State prison workforce development chief Milo Fitch is running a distant third behind incumbent Sheriff Scott Jones, the embattled politician who that day was denied a lucrative immigrant detention contract by county supervisors. Even more galling to some in this room, Fitch, a reform-minded department veteran and policy wonk who is regularly consulted by Gov. Brown, is trailing Donna Cox, a retired sheriff’s sergeant with little money and a tiny public footprint.
This was supposed to be the election where voters revolted against a status quo that allows law enforcement killings of people of color to go unchallenged. Instead, it was shaping up to be the election that showed that the name “Stephon Clark” was a national rallying cry—but not a local one.
Pronouncements of Sacramento’s civic apathy turned out to be way premature.
Gathering the candidates for non-concession speeches, local party chair Terry Schanz tells the crowd the county’s expansion of when and where ballots could be delivered has left many left to be counted. The candidates are dutifully rousing. Phillips tells the crowd they have yet to hear “from the people” and calls Sacramento County “the beginning of fixing what’s wrong with the criminal justice system.” Noting that he jumped into the campaign just 90 days earlier, Fitch tells onlookers that he still expects to force a come-from-behind runoff with Jones.
“We’re very hopeful that the numbers turn out the right way,” he says. “We’re going to come out victorious in the end.”
Indeed, the county’s participation in the state’s pilot voting system boosted participation to nearly 47 percent of registered voters, which also clogged the counting process with last-minute mail-in ballots dropped off at voting centers.
A week later, with more than a third of ballots needing counting, Fitch was chipping away at Jones’ lead. Fitch currently has 22 percent of the vote, dropping Jones to 52 percent. If Jones loses another two points, there will be a runoff decided in November. The next election update will be Friday.

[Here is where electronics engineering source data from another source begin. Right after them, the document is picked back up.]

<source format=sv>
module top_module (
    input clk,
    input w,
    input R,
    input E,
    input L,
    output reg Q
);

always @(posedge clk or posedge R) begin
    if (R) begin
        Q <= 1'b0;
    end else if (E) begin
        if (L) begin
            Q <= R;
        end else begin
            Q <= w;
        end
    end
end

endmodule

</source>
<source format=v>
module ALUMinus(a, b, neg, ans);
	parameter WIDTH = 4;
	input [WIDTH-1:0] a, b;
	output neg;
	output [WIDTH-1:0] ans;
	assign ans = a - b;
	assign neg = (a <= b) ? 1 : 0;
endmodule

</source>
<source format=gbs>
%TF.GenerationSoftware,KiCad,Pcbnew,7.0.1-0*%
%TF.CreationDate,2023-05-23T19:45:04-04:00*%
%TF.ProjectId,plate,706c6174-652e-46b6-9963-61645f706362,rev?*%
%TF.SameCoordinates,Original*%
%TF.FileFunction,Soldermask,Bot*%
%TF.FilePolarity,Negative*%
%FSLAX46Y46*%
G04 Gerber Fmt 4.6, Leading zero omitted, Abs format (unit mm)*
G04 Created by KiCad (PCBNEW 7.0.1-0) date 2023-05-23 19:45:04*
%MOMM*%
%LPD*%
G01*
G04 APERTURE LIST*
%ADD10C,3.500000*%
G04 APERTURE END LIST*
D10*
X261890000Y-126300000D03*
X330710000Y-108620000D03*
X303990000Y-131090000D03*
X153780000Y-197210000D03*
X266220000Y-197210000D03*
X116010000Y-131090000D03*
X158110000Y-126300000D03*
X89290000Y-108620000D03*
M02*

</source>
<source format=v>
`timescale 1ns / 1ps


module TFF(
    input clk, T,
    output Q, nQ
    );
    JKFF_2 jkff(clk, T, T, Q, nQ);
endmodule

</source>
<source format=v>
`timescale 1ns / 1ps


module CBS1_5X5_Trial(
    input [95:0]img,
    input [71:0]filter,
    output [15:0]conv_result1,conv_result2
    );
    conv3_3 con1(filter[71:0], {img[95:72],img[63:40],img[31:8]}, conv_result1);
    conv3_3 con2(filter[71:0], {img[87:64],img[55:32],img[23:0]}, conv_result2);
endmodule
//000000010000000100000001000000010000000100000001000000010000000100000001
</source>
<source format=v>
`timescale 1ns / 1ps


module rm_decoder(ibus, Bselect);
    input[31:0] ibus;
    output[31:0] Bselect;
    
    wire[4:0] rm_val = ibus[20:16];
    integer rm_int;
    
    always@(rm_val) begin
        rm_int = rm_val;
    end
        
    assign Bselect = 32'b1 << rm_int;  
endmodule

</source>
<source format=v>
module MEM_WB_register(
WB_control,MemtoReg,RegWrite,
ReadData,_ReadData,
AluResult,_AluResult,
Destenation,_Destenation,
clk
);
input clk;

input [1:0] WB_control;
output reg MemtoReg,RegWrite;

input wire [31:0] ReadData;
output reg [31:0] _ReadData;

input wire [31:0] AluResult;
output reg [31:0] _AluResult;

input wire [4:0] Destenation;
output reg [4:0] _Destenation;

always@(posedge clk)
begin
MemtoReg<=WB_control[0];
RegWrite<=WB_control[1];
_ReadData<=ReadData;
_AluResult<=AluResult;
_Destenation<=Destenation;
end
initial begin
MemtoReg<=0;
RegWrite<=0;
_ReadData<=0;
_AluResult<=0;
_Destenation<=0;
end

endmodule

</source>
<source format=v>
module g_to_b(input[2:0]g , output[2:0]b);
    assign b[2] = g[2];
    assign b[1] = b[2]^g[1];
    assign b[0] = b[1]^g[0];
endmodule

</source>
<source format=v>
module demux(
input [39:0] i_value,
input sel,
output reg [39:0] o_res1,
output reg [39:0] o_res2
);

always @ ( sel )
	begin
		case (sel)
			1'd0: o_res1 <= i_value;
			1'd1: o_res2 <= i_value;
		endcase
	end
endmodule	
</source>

The sheriff’s race could have been further shaped by rank voting: Sacramento County is among the chartered counties that could legally switch to it. Under the approach, constituents unhappy with Jones could have voted for all the challengers against him, creating a “favorites list” between Fitch, Cox and the third challenger, Bret Daniels. That might have allowed Fitch or Cox to double their vote tally against Jones, while also buying more time to campaign against him.

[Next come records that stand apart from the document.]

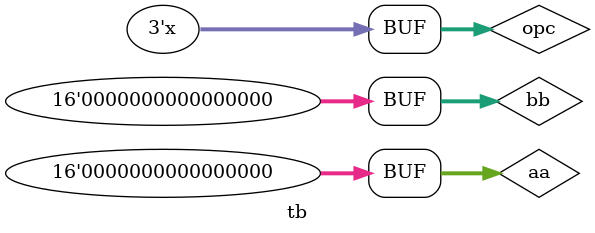
<source format=v>
`timescale 1ns/1ns
module tb();
    
    reg [15:0] aa, bb;
    reg [2:0] opc;
    reg cc;
    
    wire [15:0] ww, ww_y;
    wire zer, neg, zer_y, neg_y;

    ALU alu(.inA(aa), .inB(bb), .inC(cc), .outW(ww), .opc(opc), .zer(zer), .neg(neg));
    ALU_synth alu_y(.inA(aa), .inB(bb), .inC(cc), .outW(ww_y), .opc(opc), .zer(zer_y), .neg(neg_y));

    initial begin
        
        {aa, bb, cc} = $random;
        repeat (10) #1000 {aa, bb, cc} = $random;
        repeat (10) #1000 opc = opc + 3'b001;

    end


endmodule
</source>
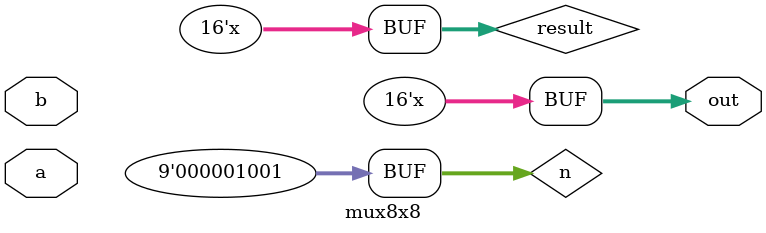
<source format=v>
module mux8x8(a,b,out);
parameter size=8,longsize=16;
input [size-1:0]a,b;
output [longsize-1:0]out;

reg  [size-1:0]opa,opb;
reg  [longsize:1]result ;
reg  [size:0]n;
reg  [longsize-1:0]out;

always  @(a or b)
     begin
     n=0;
     out=0;
      for(n=1;n<=size;n=n+1)
        if(opb[n])
           result=result+(opa<<(n-1));
           
      out=result;
       end
endmodule
       
 
</source>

Voters trying to research Sacramento County’s current approach to electing local officials may find few answers on the California Secretary of State’s website, which makes no mention of any 50-percent-plus-one elections in the state. Placer County Clerk-Recorder Ryan Ronco agrees that having state office holders being elected one way, while local office holders are elected differently on the same ballot, could be perplexing to some would-be voters.
“What we have for our county and city races in [Placer and Sacramento] is not quite a top-two voter-getter system, and it’s not quite a winner-takes-all situation,” Ronco said.

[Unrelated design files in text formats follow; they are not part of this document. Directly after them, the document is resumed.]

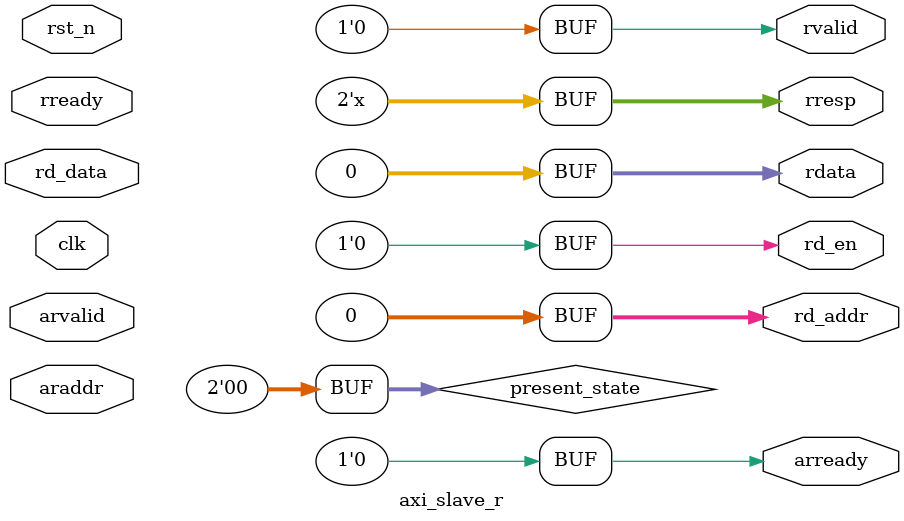
<source format=v>
module axi_slave_r (clk, rst_n, arvalid, araddr, arready, rvalid, rdata, rresp, rready, rd_en, rd_addr, rd_data);
	
	input wire clk;
	input wire rst_n;	
	input wire arvalid;
	input wire [31:0] araddr;
	output reg arready;
	
	output reg rd_en;
	output reg [31:0] rd_addr;
	input wire [31:0] rd_data;

	output reg rvalid; 
	output reg [31:0] rdata;
	output reg [1:0] rresp;
	input wire rready;

 	localparam [1:0] idle = 2'b00;
 	localparam [1:0] r_addr_phase = 2'b01;
 	localparam [1:0] r_data_phase = 2'b10;

	reg [1:0] present_state, next_state;

//present state logic
	always@(posedge clk or negedge rst_n) begin
	 	if(!rst_n) begin
		present_state <= idle;
		end else begin
		present_state <= next_state;
	 	end
	end

//state transition logic
	always@(*) begin
		case(present_state)
			idle: begin
			if(arvalid) begin
				next_state = r_addr_phase;
			end else begin
				next_state = idle;
			end
			end
			
	
			r_addr_phase: begin
				if(arvalid && arready) begin
				next_state = r_data_phase;
				end else begin
				next_state = r_addr_phase;
			end
			end
			

			r_data_phase: begin
				if(rvalid && rready) begin
				next_state = idle;
				end else begin 
				next_state = r_data_phase;
			end
			end
		default:next_state = idle; 
	endcase
end

//output logic 
	always@(*) begin
		//default case
		arready = 0;
		rvalid = 0;
		rdata = 0;
		rd_en = 0;
		rd_addr = 0;
			
		case(present_state)
			idle: begin
			//stay in default state
			arready = 0;
			rvalid = 0;
			rdata = 0;
			rd_en = 0;
			rd_addr = 0;
			end
			
			r_addr_phase: begin
			arready = 1;
			rd_en = 1;
			rd_addr = araddr;
			end

			r_data_phase: begin
			rvalid = 1;
			if(rready) begin
			rdata = rd_data;
			rresp = 2'b00;
			end
			end
		default:present_state = idle;	
		endcase
	end

endmodule 	

</source>
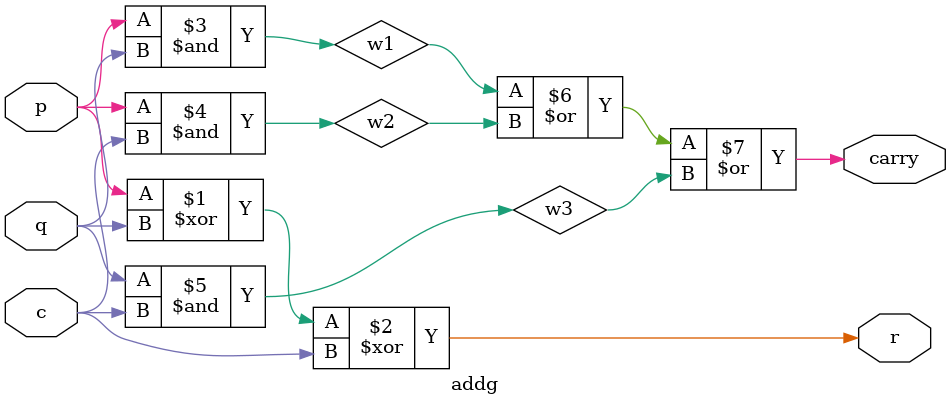
<source format=v>
`timescale 1ns / 1ps

module addg(p,q,c,r,carry);

input p;
input q;
input c;
output r;
output carry;

wire w1, w2, w3;

xor gate1(r, p, q, c);
and gate2(w1, p, q);
and gate3(w2, p, c);
and gate4(w3, q, c);
or gate5(carry, w1, w2, w3);

endmodule
</source>
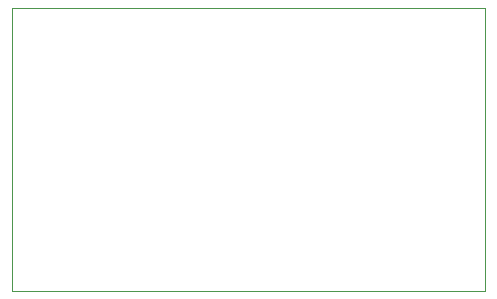
<source format=gm1>
%TF.GenerationSoftware,KiCad,Pcbnew,(6.0.7)*%
%TF.CreationDate,2022-10-09T14:23:21+03:00*%
%TF.ProjectId,mc34063-step-down,6d633334-3036-4332-9d73-7465702d646f,rev?*%
%TF.SameCoordinates,Original*%
%TF.FileFunction,Profile,NP*%
%FSLAX46Y46*%
G04 Gerber Fmt 4.6, Leading zero omitted, Abs format (unit mm)*
G04 Created by KiCad (PCBNEW (6.0.7)) date 2022-10-09 14:23:21*
%MOMM*%
%LPD*%
G01*
G04 APERTURE LIST*
%TA.AperFunction,Profile*%
%ADD10C,0.100000*%
%TD*%
G04 APERTURE END LIST*
D10*
X71500000Y-45500000D02*
X111500000Y-45500000D01*
X111500000Y-45500000D02*
X111500000Y-69500000D01*
X111500000Y-69500000D02*
X71500000Y-69500000D01*
X71500000Y-69500000D02*
X71500000Y-45500000D01*
M02*

</source>
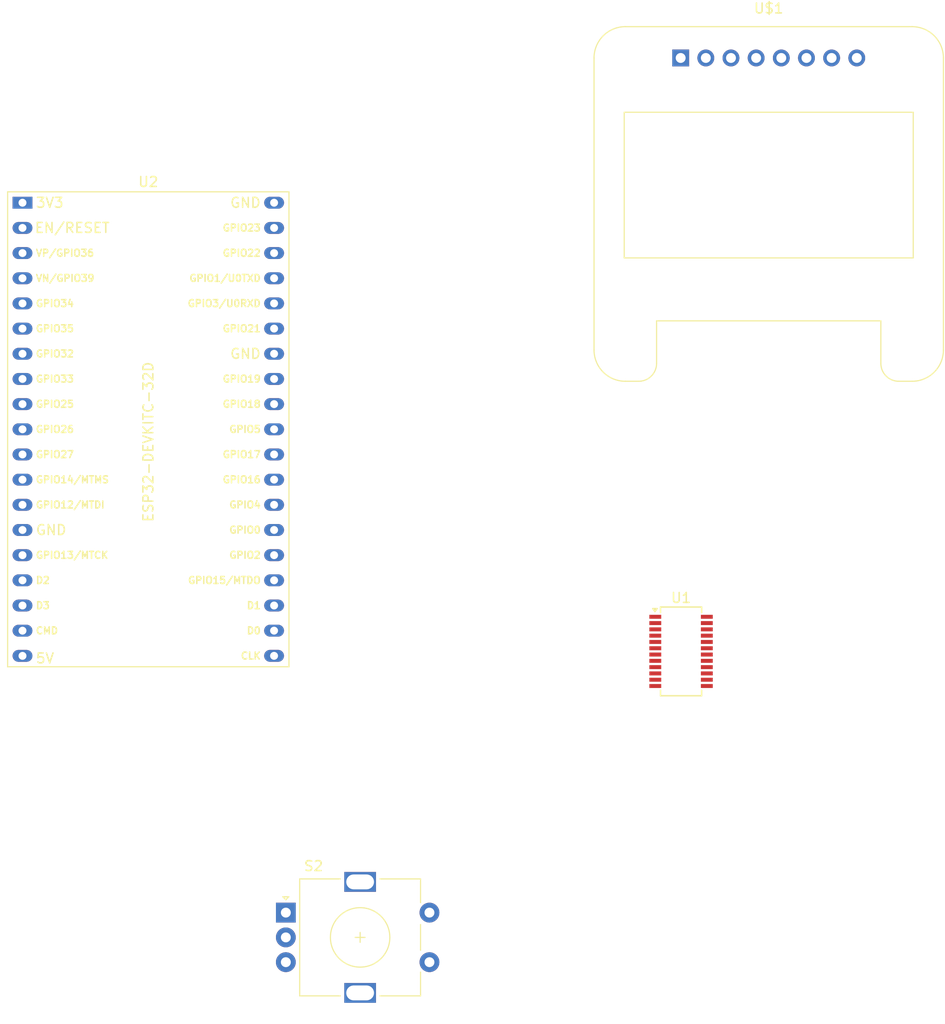
<source format=kicad_pcb>
(kicad_pcb
	(version 20240108)
	(generator "pcbnew")
	(generator_version "8.0")
	(general
		(thickness 1.6)
		(legacy_teardrops no)
	)
	(paper "A4")
	(layers
		(0 "F.Cu" signal)
		(31 "B.Cu" signal)
		(32 "B.Adhes" user "B.Adhesive")
		(33 "F.Adhes" user "F.Adhesive")
		(34 "B.Paste" user)
		(35 "F.Paste" user)
		(36 "B.SilkS" user "B.Silkscreen")
		(37 "F.SilkS" user "F.Silkscreen")
		(38 "B.Mask" user)
		(39 "F.Mask" user)
		(40 "Dwgs.User" user "User.Drawings")
		(41 "Cmts.User" user "User.Comments")
		(42 "Eco1.User" user "User.Eco1")
		(43 "Eco2.User" user "User.Eco2")
		(44 "Edge.Cuts" user)
		(45 "Margin" user)
		(46 "B.CrtYd" user "B.Courtyard")
		(47 "F.CrtYd" user "F.Courtyard")
		(48 "B.Fab" user)
		(49 "F.Fab" user)
		(50 "User.1" user)
		(51 "User.2" user)
		(52 "User.3" user)
		(53 "User.4" user)
		(54 "User.5" user)
		(55 "User.6" user)
		(56 "User.7" user)
		(57 "User.8" user)
		(58 "User.9" user)
	)
	(setup
		(pad_to_mask_clearance 0)
		(allow_soldermask_bridges_in_footprints no)
		(pcbplotparams
			(layerselection 0x00010fc_ffffffff)
			(plot_on_all_layers_selection 0x0000000_00000000)
			(disableapertmacros no)
			(usegerberextensions no)
			(usegerberattributes yes)
			(usegerberadvancedattributes yes)
			(creategerberjobfile yes)
			(dashed_line_dash_ratio 12.000000)
			(dashed_line_gap_ratio 3.000000)
			(svgprecision 4)
			(plotframeref no)
			(viasonmask no)
			(mode 1)
			(useauxorigin no)
			(hpglpennumber 1)
			(hpglpenspeed 20)
			(hpglpendiameter 15.000000)
			(pdf_front_fp_property_popups yes)
			(pdf_back_fp_property_popups yes)
			(dxfpolygonmode yes)
			(dxfimperialunits yes)
			(dxfusepcbnewfont yes)
			(psnegative no)
			(psa4output no)
			(plotreference yes)
			(plotvalue yes)
			(plotfptext yes)
			(plotinvisibletext no)
			(sketchpadsonfab no)
			(subtractmaskfromsilk no)
			(outputformat 1)
			(mirror no)
			(drillshape 1)
			(scaleselection 1)
			(outputdirectory "")
		)
	)
	(net 0 "")
	(net 1 "GND")
	(net 2 "Net-(U2-IO13)")
	(net 3 "Net-(U2-IO14)")
	(net 4 "Net-(U$1-SCL)")
	(net 5 "Net-(U$1-SDA)")
	(net 6 "VCC")
	(net 7 "unconnected-(U1-DOUT-Pad1)")
	(net 8 "unconnected-(U1-NC-Pad11)")
	(net 9 "unconnected-(U1-NC_4-Pad10)")
	(net 10 "Net-(U1-ROUT{slash}[DOUT])")
	(net 11 "Net-(U1-FMI)")
	(net 12 "Net-(U1-LOUT{slash}[DFS])")
	(net 13 "unconnected-(U1-GPO2{slash}[INT]-Pad4)")
	(net 14 "Net-(S1-P)")
	(net 15 "unconnected-(U1-NC_3-Pad7)")
	(net 16 "unconnected-(U1-DFS-Pad2)")
	(net 17 "Net-(U1-GPO3{slash}[DCLK])")
	(net 18 "Net-(U1-AMI)")
	(net 19 "unconnected-(U1-GPO1-Pad5)")
	(net 20 "unconnected-(U1-NC_2-Pad6)")
	(net 21 "Net-(U1-DBYP)")
	(net 22 "Net-(U1-RCLK)")
	(net 23 "Net-(U1-~{RST})")
	(net 24 "unconnected-(U2-SENSOR_VN-Pad4)")
	(net 25 "unconnected-(U2-IO19-Pad27)")
	(net 26 "unconnected-(U2-CLK-Pad38)")
	(net 27 "unconnected-(U2-IO16-Pad31)")
	(net 28 "Net-(U2-IO27)")
	(net 29 "EXT_5V")
	(net 30 "unconnected-(U2-IO2-Pad34)")
	(net 31 "unconnected-(U2-TXD0-Pad23)")
	(net 32 "unconnected-(U2-SD2-Pad16)")
	(net 33 "unconnected-(U2-IO4-Pad32)")
	(net 34 "unconnected-(U2-IO35-Pad6)")
	(net 35 "unconnected-(U2-SD0-Pad37)")
	(net 36 "unconnected-(U2-RXD0-Pad24)")
	(net 37 "GND1")
	(net 38 "GND2")
	(net 39 "unconnected-(U2-IO18-Pad28)")
	(net 40 "unconnected-(U2-IO25-Pad9)")
	(net 41 "unconnected-(U2-IO0-Pad33)")
	(net 42 "unconnected-(U2-IO32-Pad7)")
	(net 43 "unconnected-(U2-IO17-Pad30)")
	(net 44 "unconnected-(U2-SD1-Pad36)")
	(net 45 "unconnected-(U2-EN-Pad2)")
	(net 46 "unconnected-(U2-SD3-Pad17)")
	(net 47 "unconnected-(U2-IO5-Pad29)")
	(net 48 "unconnected-(U2-SENSOR_VP-Pad3)")
	(net 49 "unconnected-(U2-IO34-Pad5)")
	(net 50 "unconnected-(U2-CMD-Pad18)")
	(net 51 "unconnected-(U2-IO26-Pad10)")
	(net 52 "unconnected-(U2-IO15-Pad35)")
	(net 53 "unconnected-(U2-IO23-Pad21)")
	(net 54 "unconnected-(U2-IO33-Pad8)")
	(footprint "Display:Adafruit_SSD1306" (layer "F.Cu") (at 153.11 49.265))
	(footprint "Rotary_Encoder:RotaryEncoder_Alps_EC11E-Switch_Vertical_H20mm" (layer "F.Cu") (at 113.25 135.5))
	(footprint "Package_SO:SSOP-24_3.9x8.7mm_P0.635mm" (layer "F.Cu") (at 153.15 109.1425))
	(footprint "PCM_Espressif:ESP32-DevKitC-no_ant" (layer "F.Cu") (at 86.665 63.8725))
)

</source>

So far, San Francisco County is the only charter county to have switched to rank voting. Chessin said that Santa Clara County flirted with adopting the approach, though the effort eventually stalled.
“One argument that some election officials have made against rank voting is that it takes longer to count the votes and release the results,” Chessin said.
But that may not matter anymore in Sacramento County, whose participation in the California Voters Choice Act drew out the tallying process anyway. Rank voting could work in conjunction with the CVCA’s attempts to make voting more accessible. Incumbents might not like that idea.
“Elected officials and political consultants generally don’t like rank voting,” she noted. “But that’s because they already know how to win under the current system."